My child likes cutting tofu, as it is easy to decimate with their safety knife. Bioa presents organic plastic free tofu and tempeh in glass jars. Tofurei is an artisanal tofu maker who delivers around Norfolk. Since I lived in Norwich it has become a vegan heaven, and is well worth a visit when the world opens up again. The internet says it is ‘easy’ to make your own tofu. I haven’t tried this yet, but we do have a soy milk machine, as is common in Hong Kong.
We have Steenburg’s organic 5 spice blend, and combine it with cornflour (plastic free from the Suma workers cooperative) to make a tofu batter. Steenburgs also make ginger. Clearspring produces organic tamari soy sauce (which we cook with or add to our plates on a daily basis), brown rice vinegar and noodle broth.

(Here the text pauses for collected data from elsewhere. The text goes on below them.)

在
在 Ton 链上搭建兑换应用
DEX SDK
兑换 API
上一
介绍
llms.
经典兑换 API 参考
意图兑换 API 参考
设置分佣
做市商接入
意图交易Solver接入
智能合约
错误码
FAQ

TheVeganKind supplies Chinese cooking sauces from Yau’s, Meridian and a few sweet chilli sauces to drizzle. There is an organic Hoisin sauce made by Westcountry Spice. Daddy Vegan recently made a sweet and sour sauce for our eco community with: tomato sauce, apple juice, tamari and sesame oil.
Miso is a Japanese fermented paste which is generally used to make soup. I find it can be added to many dishes, however, and I like it on rice cakes with a slice of tofu straight from the fridge. Kimchi comes from Korea and is fermented like sauerkraut, but spicey. GreenBay has organic versions, as well as a kimchi hot sauce.

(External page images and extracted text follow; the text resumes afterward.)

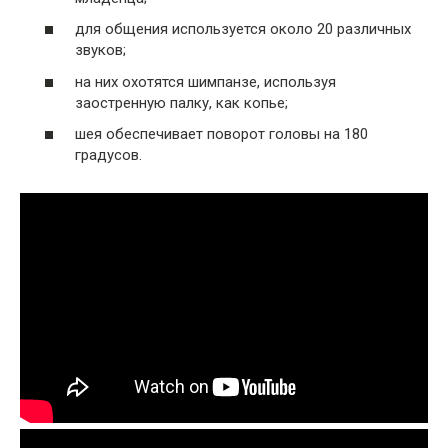
для общения используется около 20 различных
звуков;
на них охотятся шимпанзе, используя
заостренную палку, как копье;
шея обеспечивает поворот головы на 180
градусов.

My child loves seaweed nori paper sheets (now recyclable), and I do too. We bring them out with us a snack to eat on their own, or we add tahini or peanut butter. Occasionally we even make proper rolls. You can buy cheaper nori paper in Asian supermarkets.
Organic rice paper can be used to make spring roll pancakes. You don’t need to cook Vietnamese style rice paper, just soften it with water and add finely chopped vegetables. This is a simple and enjoyable activity for families.
A common pudding in Hong Kong is a sort of fruity jelly made from mango, coconut and agar, which you can buy from GreenBay. You can now get plastic free dried mango, Fairtrade creamed coconut, or organic coconut milk powder. Clearspring package organic silken tofu in a recyclable tetra pack. This can be used to make a pudding which is sold as street food in Hong Kong, but which wasn’t my favourite thing.
Buy Fairtrade organic green tea from Qi. I’ve had some lovely lattes made with organic black sesame tahini (Sun & Seed) or purple sweet potato. We had a phase of adding goji berries to hot water for extra nutrients. You can get them plastic free from: Planet Organic, Abel and Cole or Natures Health Box.